As with the Early Years, our Years 3-6 students have a Literacy Block, followed by Numeracy activities, and then usually a Science, HASS or Design and Technology lesson in the afternoon. Many of our primary classes teach these areas of the curriculum in an integrated way, through project-based learning using the Solution Fluency process.

Students are supported to research topics based on their curiosity and interests, with the emphasis being on developing inquiry skills such as:

  • Questioning

  • Evaluating information

  • Researching

  • Problem solving

There is a strong emphasis on STEM, with students becoming increasingly confident with coding, using Beebots and Botleys. Students use Maker’s Empire when designing and creating models and prototypes, which are then printed using our 3D printers.  

A typical day in a Primary Years classroom may include:

  • Literacy block - podcasts, guided reading, Jolly Grammar & Spelling, writing

  • Daily fitness and Play is the Way strategy games

  • Numeracy activities - Big Ideas in Number, as well as conceptual lessons in all areas of the Mathematics Curriculum

  • STEM/Project-based learning

  • Specialist subject lessons

R-6 Learning Initiatives

  • Jolly Phonics (reference/website link to jollylearning.com or SPELD.com.au) and Jolly Grammar are the phonics, spelling and grammar programs used in R-6 to support student’s ability to blend and segment sounds in words, decode words, and learn to read and spell. They learn to transfer this knowledge in to their writing as they experiment with letter formation, mark making and forming words. All teachers completed targeted training in this program in 2020, with the emphasis on a consistent approach to the teaching of phonics, spelling and grammar across R-6 classes.

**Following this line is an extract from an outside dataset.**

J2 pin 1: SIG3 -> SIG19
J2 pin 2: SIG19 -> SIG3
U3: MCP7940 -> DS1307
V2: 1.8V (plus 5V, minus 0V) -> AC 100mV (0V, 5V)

    Jolly Phonics is a fun and child centred approach to teaching literacy through synthetic phonics. With actions for each of the 42 letter sounds, the multi-sensory method is very motivating for children and teachers, who can see their students achieve. The sounds are taught in a specific order (not alphabetically). This enables children to begin building words as early as possible.

    The five skills taught in Jolly Phonics:

    • Learning the letter sounds: Children are taught the 42 main letter sounds. This includes alphabet sounds as well as digraphs such as sh, th, ai and ue.

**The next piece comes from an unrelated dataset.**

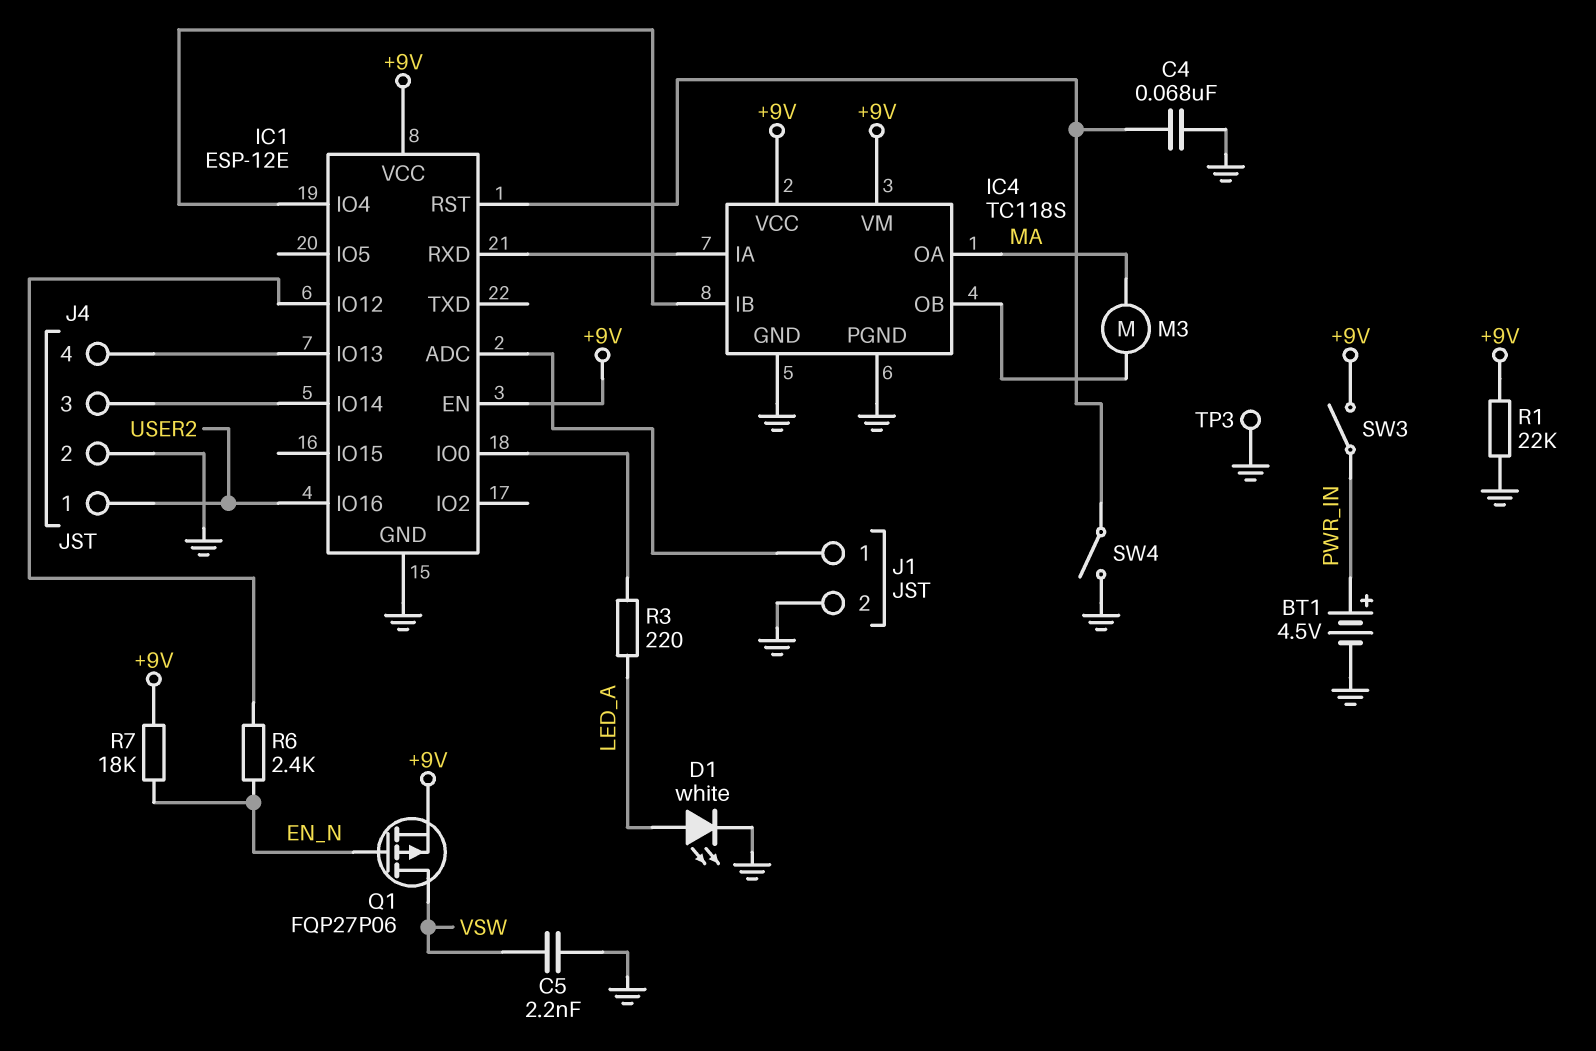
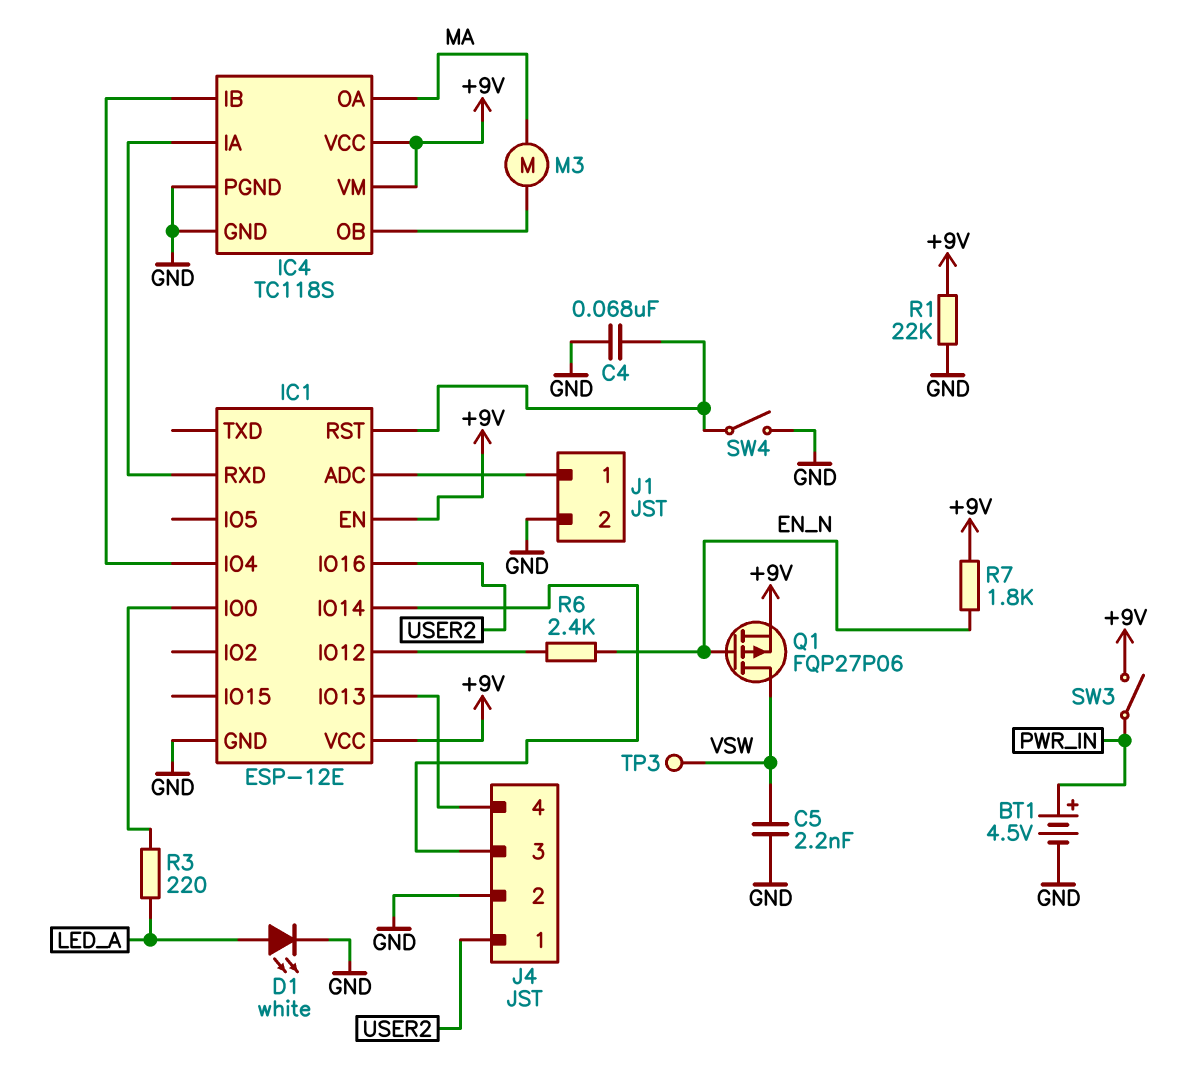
R7: 18k (+9V, EN_N) -> 1.8k (+9V, EN_N)
TP3: test point (GND) -> test point (VSW)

    • Learning letter formation: Using different multi-sensory methods, children learn how to form and write the letters.

    • Blending: Children are taught how to blend the sounds together to read and write new words.

    • Identifying the sounds in words (Segmenting): Listening for the sounds in words gives children the best start for improving spelling.

    • Tricky words: Tricky words have irregular spellings and children learn these separately.

    The programme continues through school with Jolly Grammar and Spelling, enabling the teaching of essential grammar, spelling and punctuation skills from Year 1 to 6.

  • All students from R-6 attend two Big Ideas in Number lessons each week which focus on the key areas of number:

    • Trusting the Count

    • Place Value

    • Multiplicative Thinking

    • Partitioning

    • Proportional Reasoning

    • Generalising

    Students are placed in groups according to simple diagnostic testing which helps identify misconceptions or gaps in their conceptual understanding of number. The emphasis of these sessions in the early years is on developing confidence with counting and recognising numerals, and students work right through to Partitioning and Proportional Reasoning by the end of Year 6.

  • Play is the Way underpins our classroom expectations from R-6, with students learning about the golden rule, ‘Treat Others as You Would Like to Be Treated’, as well as the other Life Rafts within the philosophy.

    Students are supported to develop strong skills in self-control, motivation to pursue excellence and care for those around them. This philosophy ties in well with our Restorative Practices focus for student behaviour management. We acknowledge that everyone makes mistakes, but it is important to repair the harm that is caused. Students are supported to manage their behaviour and work on strategies to calm and regulate their emotions.